* _DATASET EXTRACT_
☆ ☆ ☆ ☆ ☆

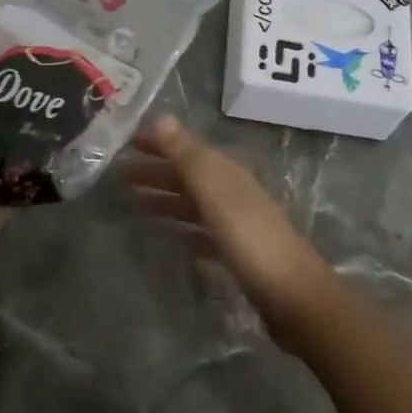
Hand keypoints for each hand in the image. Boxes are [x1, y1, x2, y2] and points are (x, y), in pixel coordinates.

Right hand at [124, 115, 336, 349]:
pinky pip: (199, 231)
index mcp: (225, 171)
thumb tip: (160, 117)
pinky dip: (180, 226)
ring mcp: (235, 222)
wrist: (293, 296)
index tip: (124, 142)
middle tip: (118, 175)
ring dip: (164, 197)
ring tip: (133, 202)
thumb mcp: (214, 190)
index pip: (185, 147)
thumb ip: (187, 154)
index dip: (157, 142)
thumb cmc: (249, 237)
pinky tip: (166, 235)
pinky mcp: (236, 253)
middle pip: (186, 174)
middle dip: (155, 171)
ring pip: (191, 202)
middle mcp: (230, 190)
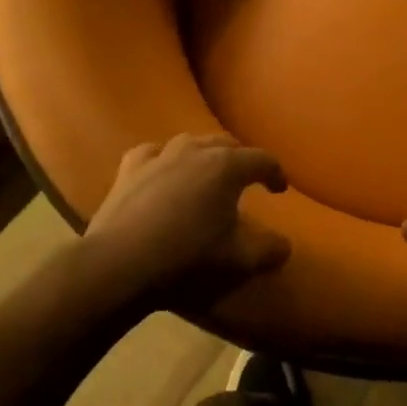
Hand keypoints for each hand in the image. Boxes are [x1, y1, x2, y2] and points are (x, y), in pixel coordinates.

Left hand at [83, 134, 290, 312]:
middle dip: (242, 158)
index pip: (262, 160)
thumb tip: (285, 246)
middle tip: (248, 178)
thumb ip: (269, 250)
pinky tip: (162, 168)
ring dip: (205, 154)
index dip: (276, 173)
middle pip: (227, 144)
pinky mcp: (131, 168)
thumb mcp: (238, 260)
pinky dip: (163, 158)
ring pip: (191, 142)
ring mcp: (161, 155)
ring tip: (208, 171)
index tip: (280, 189)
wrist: (121, 264)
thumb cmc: (187, 258)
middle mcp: (197, 150)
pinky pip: (153, 152)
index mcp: (228, 167)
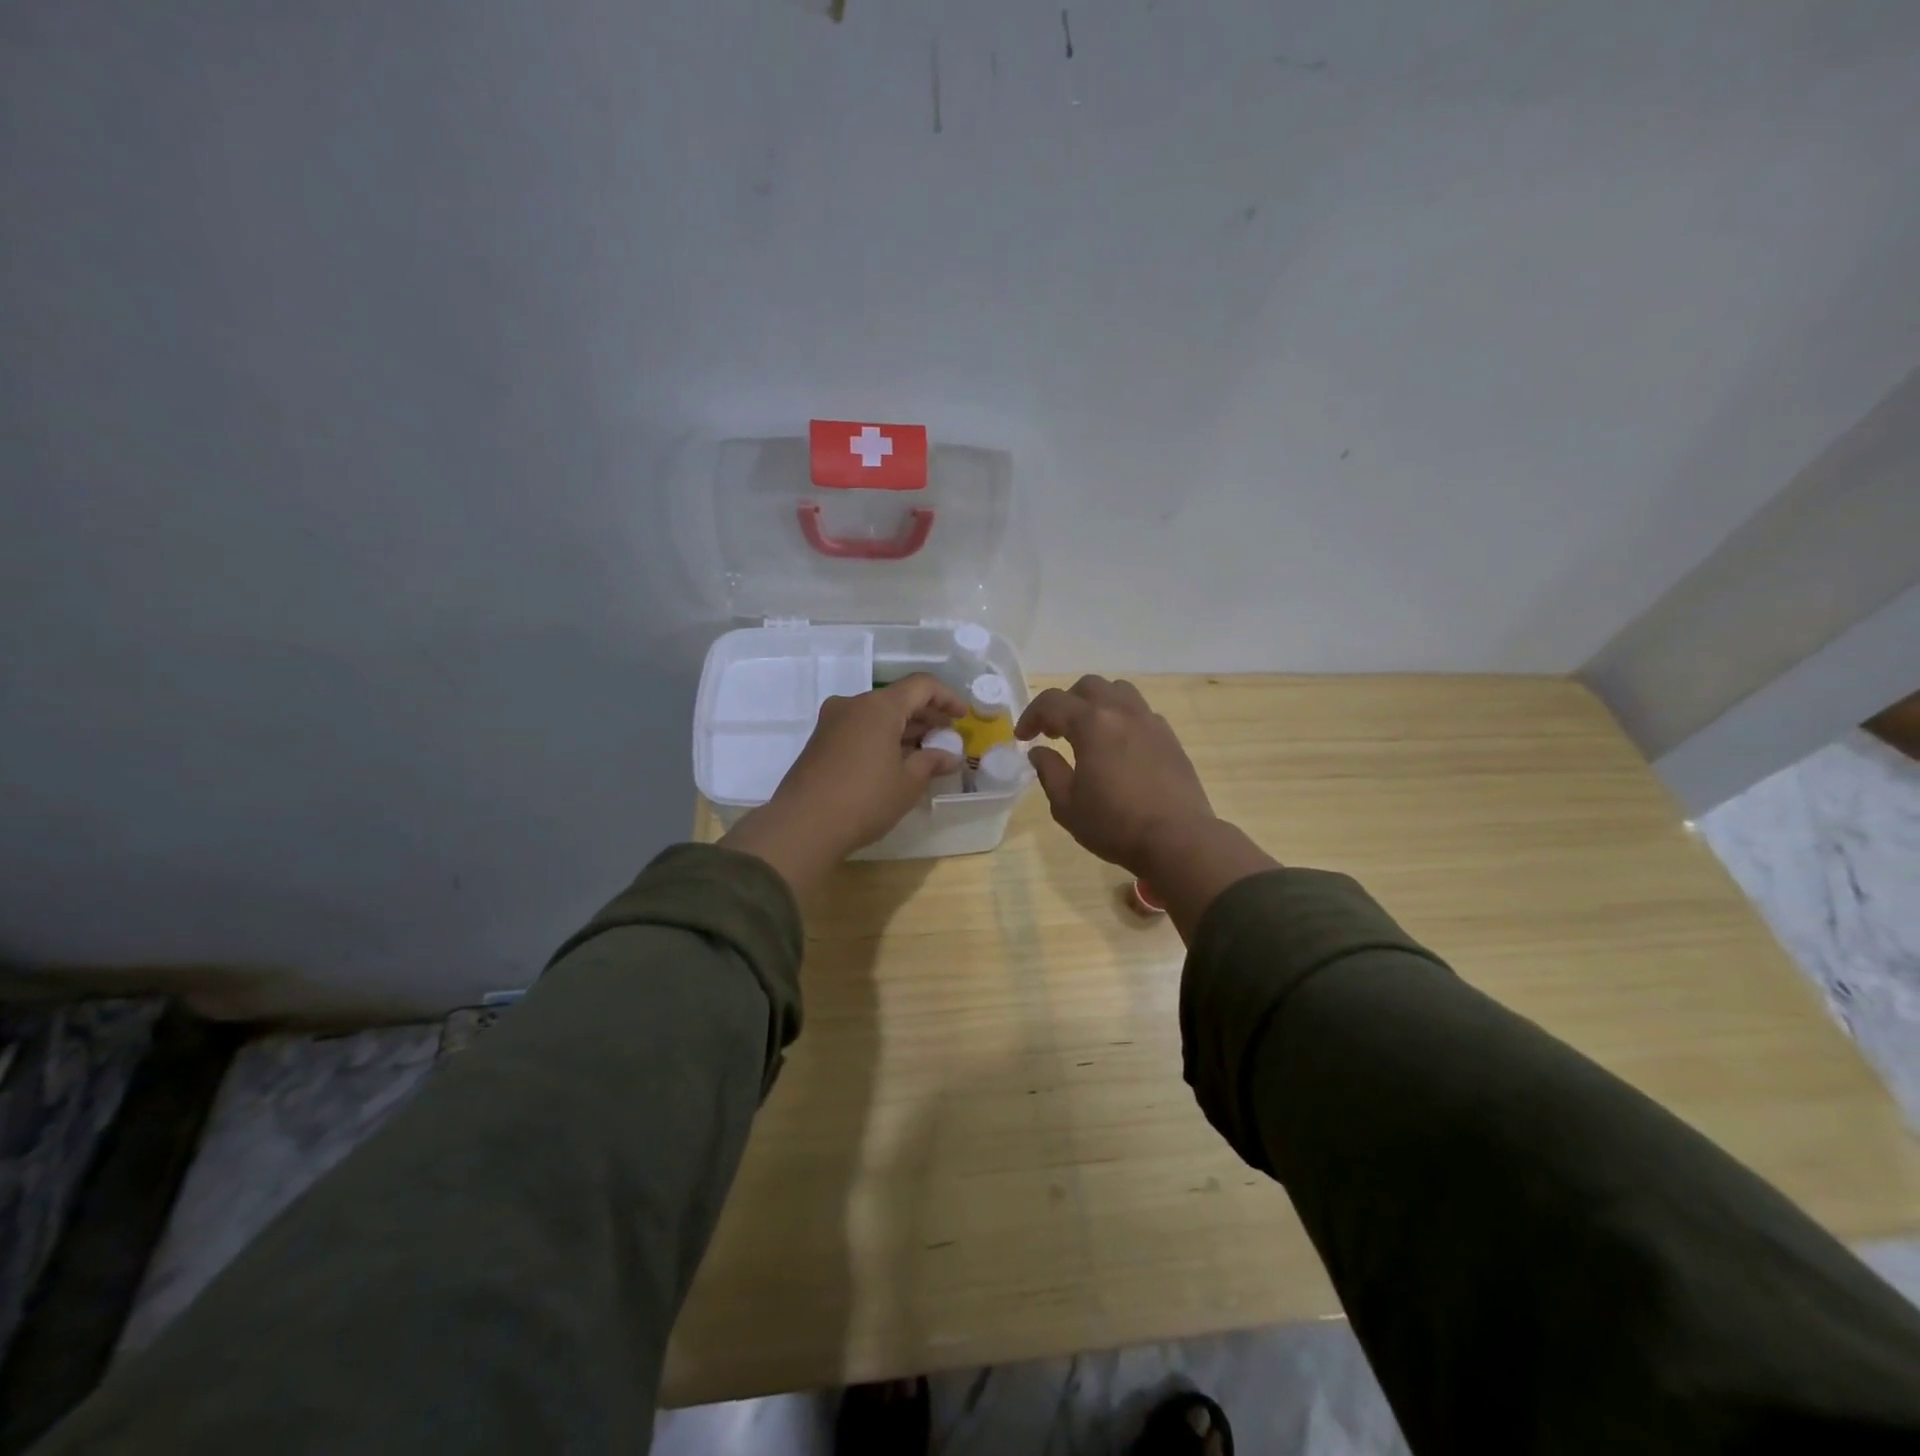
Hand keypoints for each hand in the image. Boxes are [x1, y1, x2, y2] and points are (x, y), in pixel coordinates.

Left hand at [720, 674, 964, 896]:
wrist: (803, 825)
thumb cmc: (865, 799)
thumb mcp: (908, 783)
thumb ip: (931, 762)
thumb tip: (949, 756)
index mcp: (879, 706)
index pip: (921, 686)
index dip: (947, 697)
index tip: (962, 716)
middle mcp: (853, 704)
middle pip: (897, 698)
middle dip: (926, 715)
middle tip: (947, 735)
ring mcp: (832, 722)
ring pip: (877, 715)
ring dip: (904, 728)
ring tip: (926, 750)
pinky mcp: (820, 741)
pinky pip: (859, 728)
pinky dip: (882, 737)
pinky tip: (896, 760)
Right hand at [1018, 676, 1278, 938]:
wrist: (1177, 839)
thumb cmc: (1115, 824)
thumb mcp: (1067, 805)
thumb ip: (1049, 771)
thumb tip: (1039, 751)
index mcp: (1092, 723)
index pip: (1052, 702)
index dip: (1031, 715)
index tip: (1023, 738)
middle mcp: (1122, 712)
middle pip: (1087, 687)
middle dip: (1064, 703)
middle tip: (1054, 732)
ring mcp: (1150, 721)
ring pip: (1119, 691)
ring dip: (1096, 703)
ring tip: (1088, 731)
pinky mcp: (1169, 737)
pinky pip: (1140, 712)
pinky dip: (1121, 718)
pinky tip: (1118, 747)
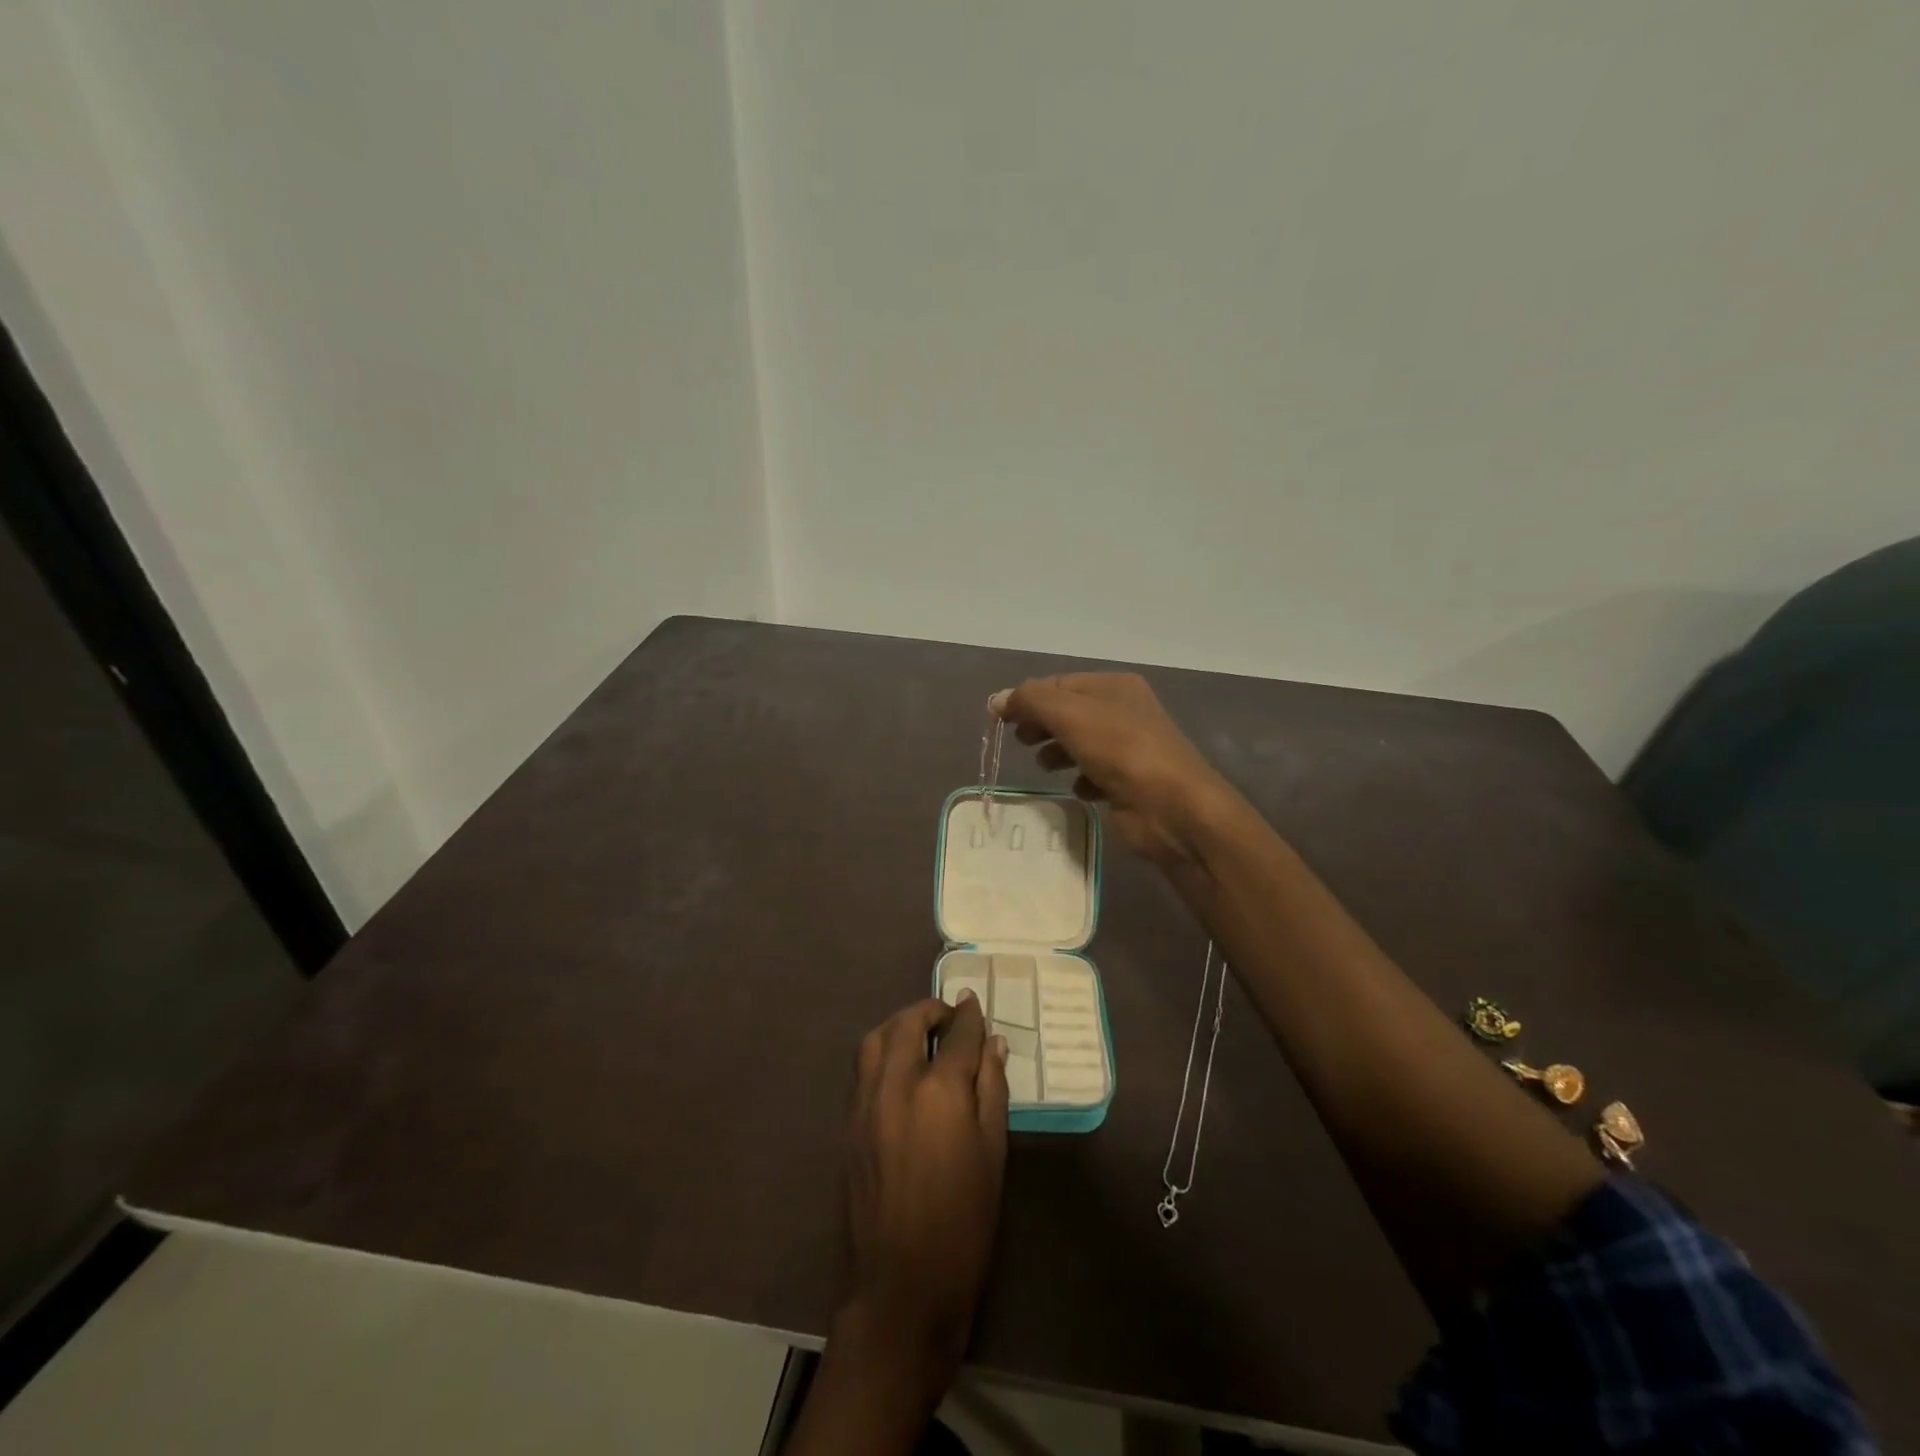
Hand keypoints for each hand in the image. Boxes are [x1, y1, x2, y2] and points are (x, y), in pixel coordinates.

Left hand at [837, 993, 1009, 1380]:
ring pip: (875, 1039)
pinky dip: (881, 1051)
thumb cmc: (963, 1224)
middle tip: (949, 1016)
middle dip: (930, 1011)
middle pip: (908, 1024)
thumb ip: (992, 1090)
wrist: (901, 1287)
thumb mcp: (993, 1154)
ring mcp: (865, 1103)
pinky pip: (862, 1068)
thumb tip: (993, 1044)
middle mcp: (896, 1086)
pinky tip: (900, 1068)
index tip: (974, 1005)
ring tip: (921, 1033)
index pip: (957, 1036)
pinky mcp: (849, 1124)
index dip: (969, 1017)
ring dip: (899, 1025)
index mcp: (939, 1092)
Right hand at [992, 673, 1241, 868]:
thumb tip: (997, 699)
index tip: (998, 719)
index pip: (1059, 683)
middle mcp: (1124, 712)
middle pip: (1069, 713)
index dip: (1027, 698)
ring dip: (1058, 752)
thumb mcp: (1070, 715)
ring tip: (1044, 766)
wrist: (1172, 808)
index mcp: (1114, 687)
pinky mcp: (1129, 783)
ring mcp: (1129, 749)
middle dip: (1041, 725)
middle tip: (1019, 740)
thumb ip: (1031, 702)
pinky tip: (1078, 789)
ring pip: (1081, 744)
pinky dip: (1081, 780)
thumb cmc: (1121, 750)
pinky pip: (1095, 775)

☆ ☆ ☆ ☆ ☆

* _DIRECTIONS_
Within the listing above, extract exactly the lines from the line with "middle tip: (118, 175)" to the line with "middle mcp: (230, 190)", the two named lines included, and no others.

* _ANSWER TO THIS PROBLEM_
middle tip: (118, 175)
ring dip: (164, 197)
ring tip: (133, 202)
thumb mcp: (214, 190)
index pip: (185, 147)
thumb ip: (187, 154)
index dip: (157, 142)
thumb cmc: (249, 237)
pinky tip: (166, 235)
pinky mcp: (236, 253)
middle pip: (186, 174)
middle dip: (155, 171)
ring pip: (191, 202)
middle mcp: (230, 190)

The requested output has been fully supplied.